By Adriana Keating, research scholar in the IIASA Risk and Resilience Program.

People have been playing games for fun for many thousands of years. But recently some have been designed not to escape from reality, but to improve it. As the world is becoming more and more complex, and the future more and more uncertain, serious games can be used as innovative tools for learning, decision making, improving effective collaboration and developing strategies for success. With games, we can communicate complex realities and learn from our mistakes without costs.

Systems thinking is required to tackle the challenge of managing both flood risk and development: to live in harmony with floods. Games provide the perfect avenue for exploring these challenges. Games that engage participants have been shown to be very successful and powerful dissemination instruments—with broader outreach than traditional reports. In a team made up of myself, Piotr Magnuszewski from the Water Program, Adam French from the Advanced Systems Analysis and Risk and Resilience Programs, and collaborators from the Zurich Flood Resilience Alliance, we have been developing a game that can help build flood resilience in developing countries.

 

© Adriana Keating

The game provoking discussion at a workshop in Jakarta. © Adriana Keating

Because games are experienced as something that feels real, more information is retained, learning is faster, and an intuition is gained about how to make real decisions. Critically, the IIASA Flood Resilience Game is designed to help participants— such as NGO staff working on flood-focused programs—to identify novel policies and strategies which improve flood resilience. In its current form it is a board-game played by at least eight players, who each take on a role as a member of a flood prone community. The direct interactions between players create a rich experience that can be discussed, analysed, and lead to concrete conclusions and actions. This allows players to explore vulnerabilities and capacities—citizens, local authorities and NGOs together—leading to an advanced understanding of interdependencies and the potential for working together.
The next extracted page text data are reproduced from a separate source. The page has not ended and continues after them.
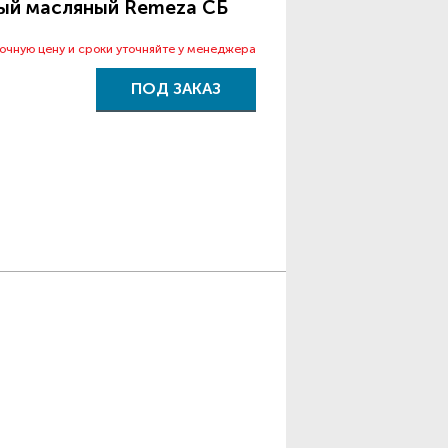
ый масляный Remeza СБ
точную цену и сроки уточняйте у менеджера
ПОД ЗАКАЗ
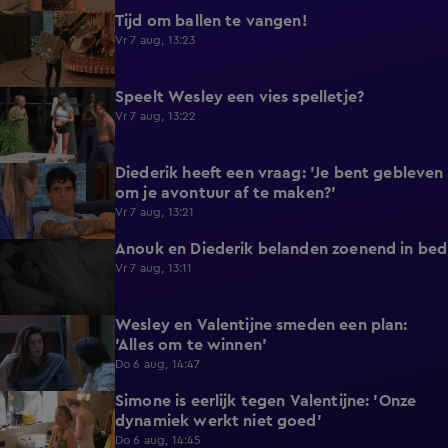
Tijd om ballen te vangen!
0:53
Vr 7 aug, 13:23
Speelt Wesley een vies spelletje?
0:48
Vr 7 aug, 13:22
Diederik heeft een vraag: 'Je bent gebleven
0:37
om je avontuur af te maken?'
Vr 7 aug, 13:21
Anouk en Diederik belanden zoenend in bed
0:57
Vr 7 aug, 13:11
Wesley en Valentijne smeden een plan:
0:26
'Alles om te winnen'
Do 6 aug, 14:47
Simone is eerlijk tegen Valentijne: 'Onze
1:12
dynamiek werkt niet goed'
Do 6 aug, 14:45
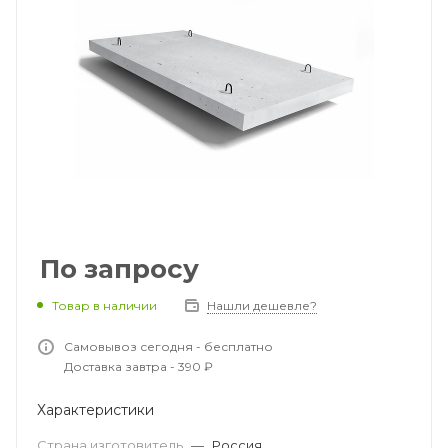
По запросу
Товар в наличии
Нашли дешевле?
Самовывоз сегодня - бесплатно
Доставка завтра - 390 ₽
Характеристики
Страна изготовитель
—
Россия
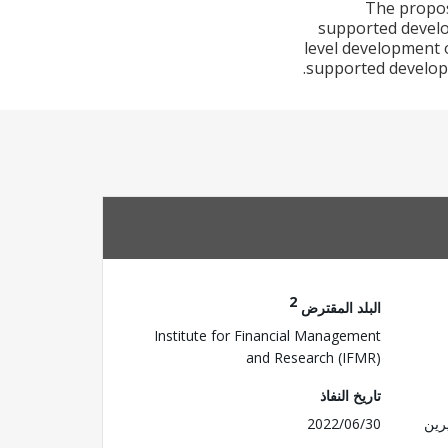
The propos
supported develop
level development o
supported developi
2
البلد المقترض
Institute for Financial Management
and Research (IFMR)
تاريخ النفاذ
رين
2022/06/30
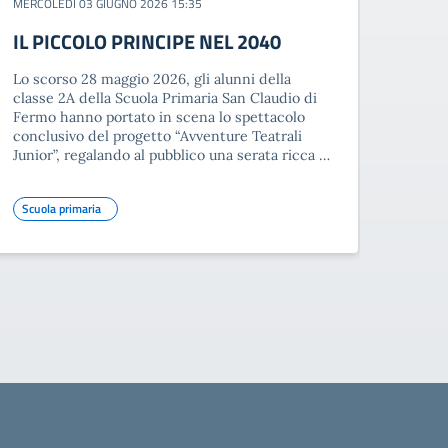
MERCOLEDÌ 03 GIUGNO 2026 15:35
IL PICCOLO PRINCIPE NEL 2040
Lo scorso 28 maggio 2026, gli alunni della
classe 2A della Scuola Primaria San Claudio di
Fermo hanno portato in scena lo spettacolo
conclusivo del progetto “Avventure Teatrali
Junior”, regalando al pubblico una serata ricca …
Scuola primaria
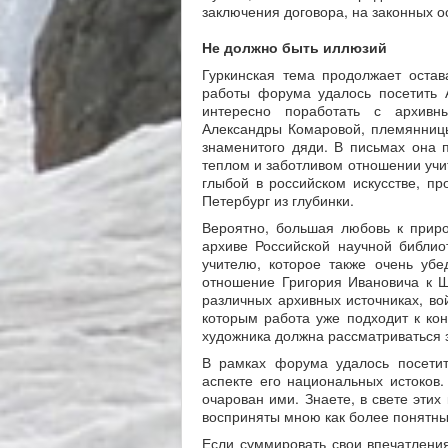
заключения договора, на законных 
Н
е должно быть
иллюзий
Гуркинская тема продолжает оста
работы форума удалось посетить 
интересно поработать с архивн
Александры Комаровой, племянницы
знаменитого дяди. В письмах она 
теплом и заботливом отношении учит
глыбой в российском искусстве, пр
Петербург из глубинки.
Вероятно, большая любовь к прир
архиве Российской научной библио
учителю, которое также очень убе
отношение Григория Ивановича к 
различных архивных источниках, во
которым работа уже подходит к кон
художника должна рассматриваться з
В рамках форума удалось посетить
аспекте его национальных истоков
очарован ими. Знаете, в свете эти
восприняты мною как более понятны
Если суммировать свои впечатления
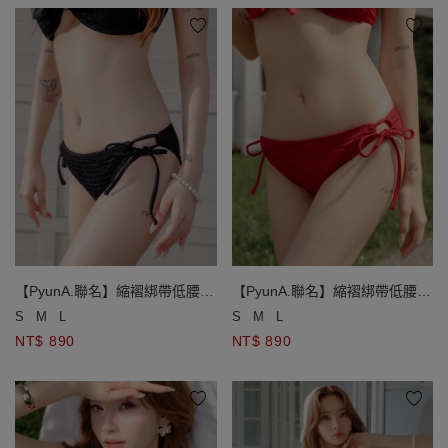
【PyunA.聯名】縮褶綁帶低腰泳
【PyunA.聯名】縮褶綁帶低腰泳
褲
褲
S
M
L
S
M
L
NT$ 890
NT$ 890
The game draws on IIASA research on the deep-seated challenges in the typical approach to flood risk management. It allows players to experience, explore, and learn about the flood risk and resilience of communities in river valleys. It lets them experience the effects on resilience of investments in different types of “capital”—such as financial, human, social, physical, and natural. The impacts of flood damage on housing and infrastructure are also an important part of the game, as well as indirect effects on livelihoods, markets, and quality of life.

Adam French

Players in Peru. © Adam French.

Playing the game can also improve understanding of the influence of preparedness, response, reconstruction on flood resilience. Importantly, it demonstrates the benefits of investment in risk reduction before the flood strikes, such as via land use planning and flood proofing homes. The effects of institutional arrangements, such as communication between citizens and with government, also become clearer during the course of the game.

Finally, participants can explore the complex outcomes on the economy, society and the environment from long-term development pathways. This highlights the types of decisions needed to avoid creating more flood risk in the future, incentivizing action before a flood through enhancing participatory decision-making. All these complex ideas are experienced with simple, concrete game elements that participants can connect with their daily realities.

From a researcher’s perspective, observing game play deepens our understanding of stakeholder motivations in relation to flood resilience. The game also contributes to better understanding and use of IIASA research via the Zurich flood resilience measurement tool, a ground-breaking approach to resilience measurement.

After several field tests in Jakarta and Lima with staff from the NGOs Practical Action, Red Cross Indonesia, the International Federation of Red Cross and Red Crescent Societies, Mercy Corp, Plan and Concern Worldwide, the game is now being refined. The next version will be released soon, and the possibility of a mobile application to allow players to handle more complex dynamics while interacting in the workshop is being explored.

The game was developed in collaboration with the Centre for Systems Solutions, Poland, and with funding from the Zurich Flood Resilience Alliance.

Note: This article gives the views of the author, and not the position of the Nexus blog, nor of the International Institute for Applied Systems Analysis.